Transcurría el irrepetible año 1959, mientras con mis 8 años cumplidos, disfrutaba en mi natal Ciego de Ávila de los trascendentales acontecimientos que con la Revolución tenían lugar a la vez que cursaba la primaria. En los primeros meses, tal vez abril o mayo, se convoca a una manifestación popular de apoyo a las leyes revolucionarias, en el entonces Palacio de Justicia local, donde participaría Camilo Cienfuegos. Me es casi imposible describir el significado para mí del héroe. Tal vez sería mejor acudir al poeta que describió como Reyes Magos a los barbudos que bajaban de las montañas. En mi mundo infantil de entonces, la realidad de las hazañas de los héroes de la Revolución superaban a los mejores libros de aventuras que conocía hasta entonces. En esa aventura real que era la Revolución, junto a otros compañeritos del barrio, decido participar de la concentración. Estando allí, en una tarde soleada, ya sentíamos sed después de un algún tiempo esperando por la llegada de Camilo. Decido entonces salir hacia afuera de los allí concentrados para ir a tomar agua a casa de una tía que vivía cerca de allí. Casi había salido cuando, en una esquina próxima se detiene un carro oscuro y mi intuición me impulsa hacia allí. Efectivamente, al abrirse la puerta del vehículo, salía el Comandante Camilo Cien fuegos y allí, a un escaso metro estaba yo, por obra de la casualidad, para recibirlo.
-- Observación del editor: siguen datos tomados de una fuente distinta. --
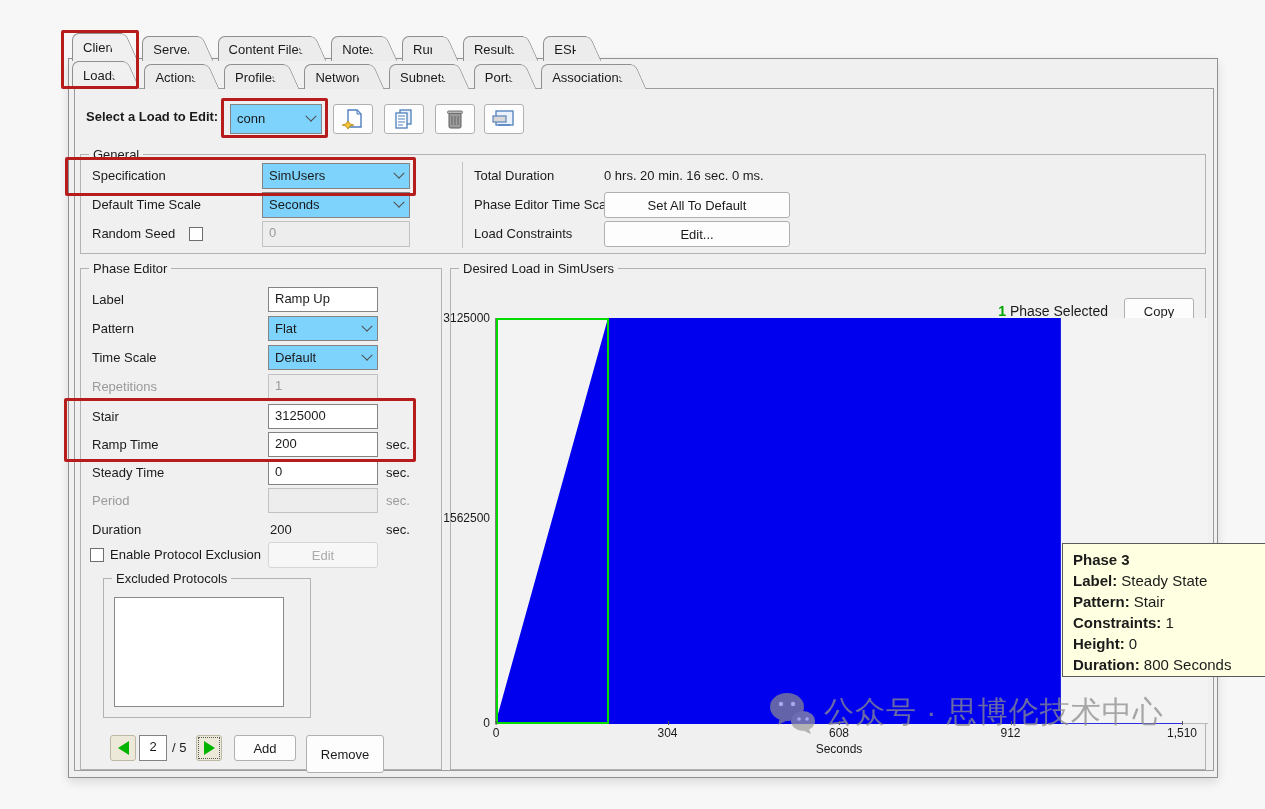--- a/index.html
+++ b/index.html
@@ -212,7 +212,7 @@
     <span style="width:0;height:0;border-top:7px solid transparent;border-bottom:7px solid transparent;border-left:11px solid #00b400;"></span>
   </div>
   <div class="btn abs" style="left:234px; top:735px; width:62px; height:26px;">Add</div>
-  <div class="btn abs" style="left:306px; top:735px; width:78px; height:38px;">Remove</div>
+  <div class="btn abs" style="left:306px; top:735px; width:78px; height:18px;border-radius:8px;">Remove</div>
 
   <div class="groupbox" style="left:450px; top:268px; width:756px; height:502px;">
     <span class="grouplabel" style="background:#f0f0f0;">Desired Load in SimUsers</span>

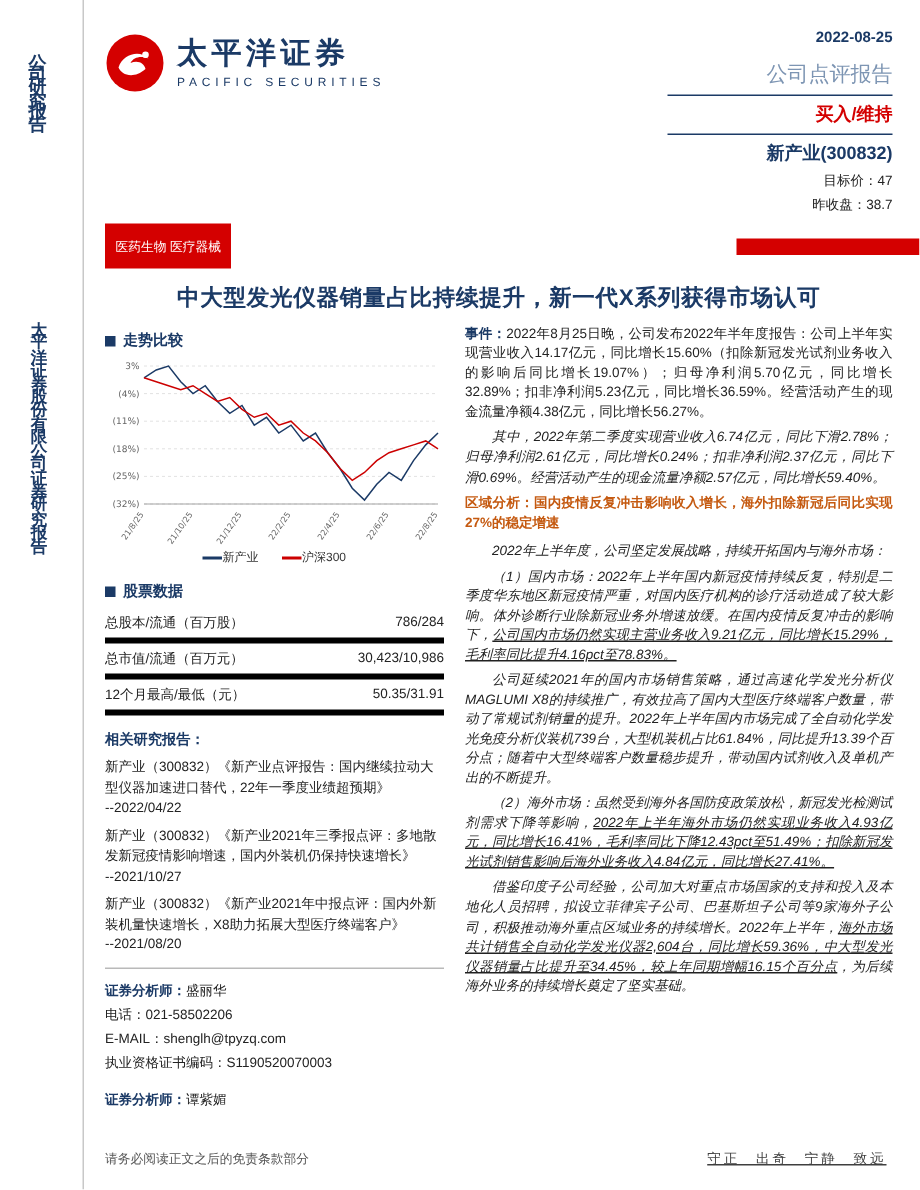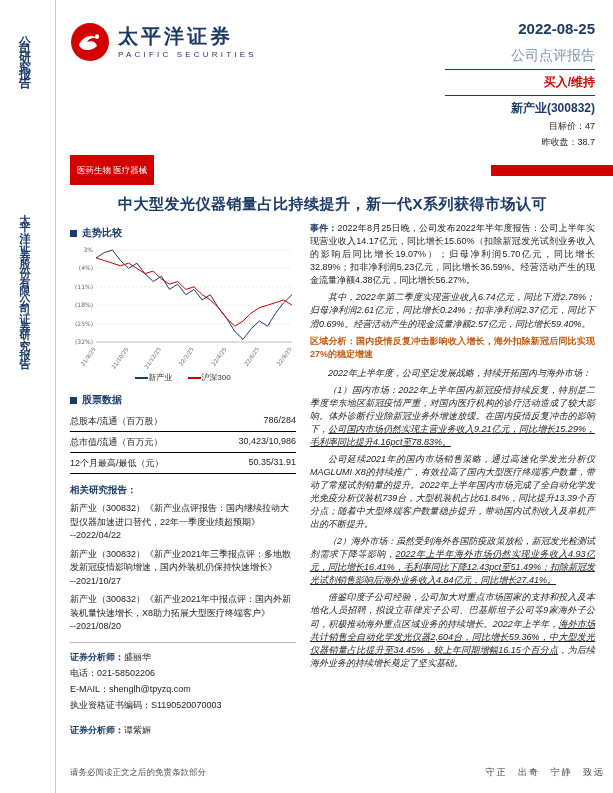--- a/index.html
+++ b/index.html
@@ -21,7 +21,7 @@
   .logo-text .en{display:block;font-size:8px;color:#1b3a66;letter-spacing:3.2px;margin-top:3px;}
 
   .header-right{width:150px;text-align:right;}
-  .hr-date{font-size:15px;color:#1b3a66;font-weight:bold;}
+  .hr-date{font-size:10px;color:#1b3a66;font-weight:bold;}
   .hr-type{font-size:14px;color:#7d95b3;margin-top:10px;}
   .hr-line{height:1px;background:#1b3a66;margin:4px 0;}
   .hr-rating{font-size:12px;color:#d40000;font-weight:bold;margin:2px 0;}

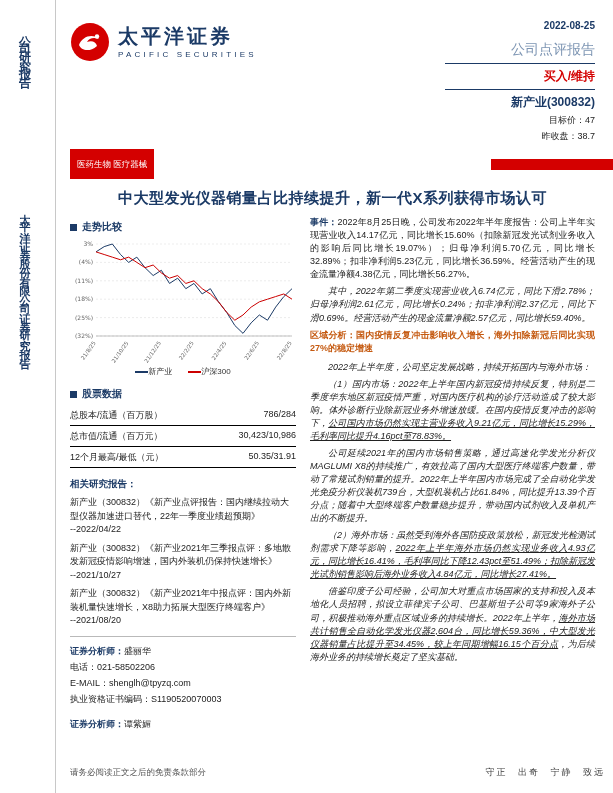--- a/index.html
+++ b/index.html
@@ -48,7 +48,7 @@
   .legend-item{display:flex;align-items:center;gap:0;}
   .legend-swatch{width:13px;height:2px;display:inline-block;}
 
-  .stock-row{display:flex;justify-content:space-between;font-size:9px;color:#222;padding:3.5px 0;border-bottom:1px solid #000000;}
+  .stock-row{display:flex;justify-content:space-between;font-size:9px;color:#222;padding:3.5px 0;border-bottom:4px solid #000000;}
   .stock-val{text-align:right;}
 
   .rel-header{font-size:9.5px;font-weight:bold;color:#1b3a66;margin:10px 0 5px;}

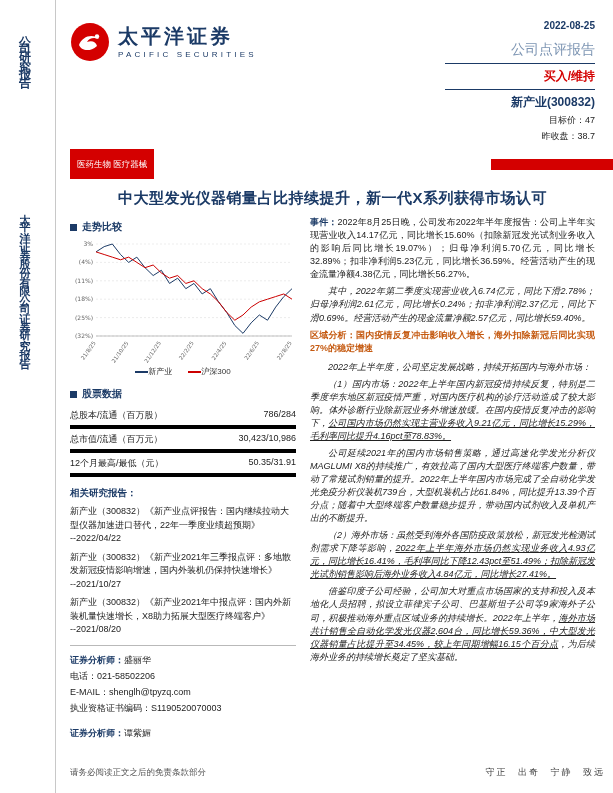--- a/index.html
+++ b/index.html
@@ -68,7 +68,7 @@
   .u{text-decoration:underline;}
 
   .footer-left{position:absolute;left:70px;bottom:14px;font-size:8.5px;color:#555;}
-  .footer-right{position:absolute;right:8px;bottom:14px;font-size:9px;color:#3f3f3f;letter-spacing:2px;word-spacing:6px;}
+  .footer-right{position:absolute;right:22px;bottom:14px;font-size:9px;color:#3f3f3f;letter-spacing:2px;word-spacing:6px;text-decoration:underline;}
 </style>
 </head>
 <body>

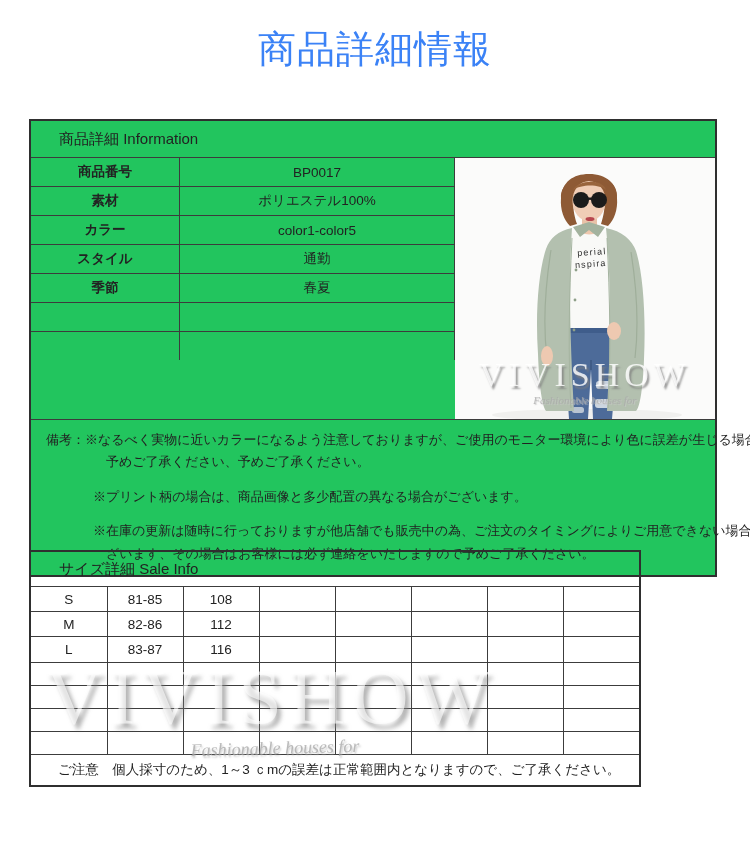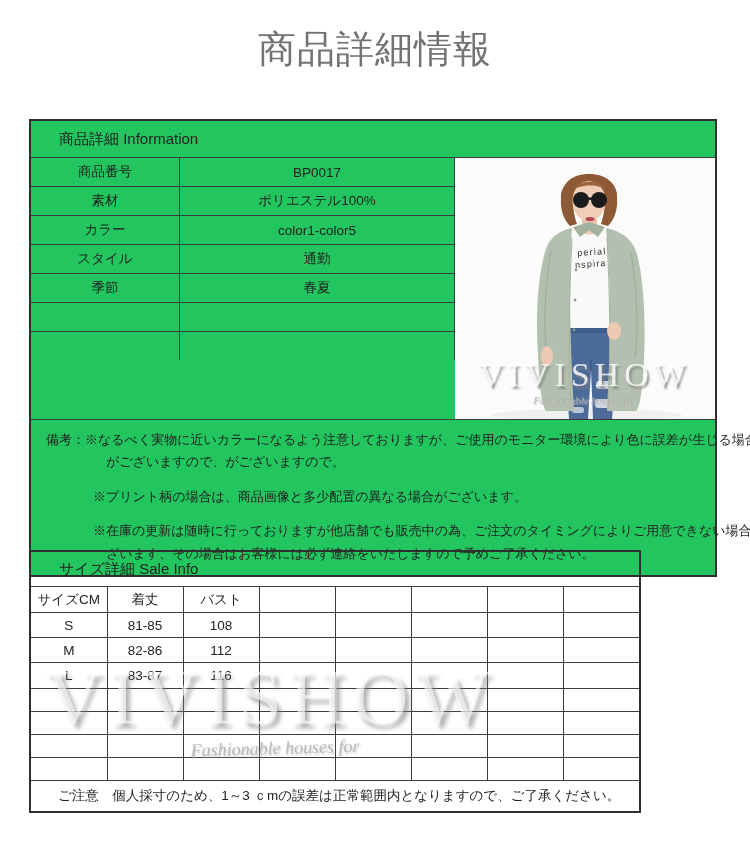--- a/index.html
+++ b/index.html
@@ -11,7 +11,7 @@
   .page-title{
     position:absolute;top:24px;left:0;width:750px;text-align:center;
     font-family:"Liberation Serif","DejaVu Serif",serif;font-size:38px;
-    font-weight:500;color:#737373;letter-spacing:1px;
+    font-weight:500;color:#3b82f6;letter-spacing:1px;
   }
   
   .info-table{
Entonces me da un fuerte abrazo el hombre de la eterna sonrisa, mientras mi corazón latía mucho más que a cien veces por minuto. Casi de inmediato una oleada humana empujó mi pequeño cuerpo y fui a parar al piso mientras se rasgaba la rodilla y con ella el pantalón escolar. Fue como un sueño, que después de más de 60 años recuerdo de una forma nítida y emocionada. De entonces hasta hoy, conservo ese encuentro instantáneo y casual con especial orgullo y una fuerte emoción. Un fugaz e intenso recuerdo de la infancia Había tocado a la historia, con mi cuerpo y mi mente infantil. Varios meses después, conocí de su desaparición física y recuerdo las intensas acciones en su búsqueda por aire, mar y tierra. Al final, Fidel nos convocó a aceptar la triste realidad y planteó algo que entonces, dada mi niñez no comprendí totalmente y que el tiempo me lo ha demostrado: “ En el pueblo hay muchos Camilo”.

El tiempo siguió su andar y aquel niño continuó creciendo como parte activa de las transformaciones que ocurrían en nuestra patria. En 1967 ya era un adolescente y cursaba el primer año como cadete del Instituto Técnico Militar “José Martí”. En los primeros días de octubre habíamos tenido la amarga noticia de la caída en combate del Che, del cual conocíamos de su actividad internacionalista desde que el Comandante en Jefe había leído su Carta de Despedida el 1965. Hasta ese momento no conocíamos de su paradero exacto. Entonces se convoca a una Velada Solemne en la Plaza de la Revolución en homenaje al Che. Recuerdo claramente nuestra posición frente a la tribuna, así como el desarrollo de la velada, con una música que calaba el alma y un sentido poema de Nicolás Guillen dedicado al Che. Concluyó la velada un emotivo discurso de Fidel. En mis ya largos años ha sido esta la más sentida y luctuosa actividad en que he participado. En medio de un silencio total permanecíamos tristes y a la vez gallardos los muchos miles de cubanos presentes. Ese día, 18 de octubre de 1967, cumplía yo 17 años de edad.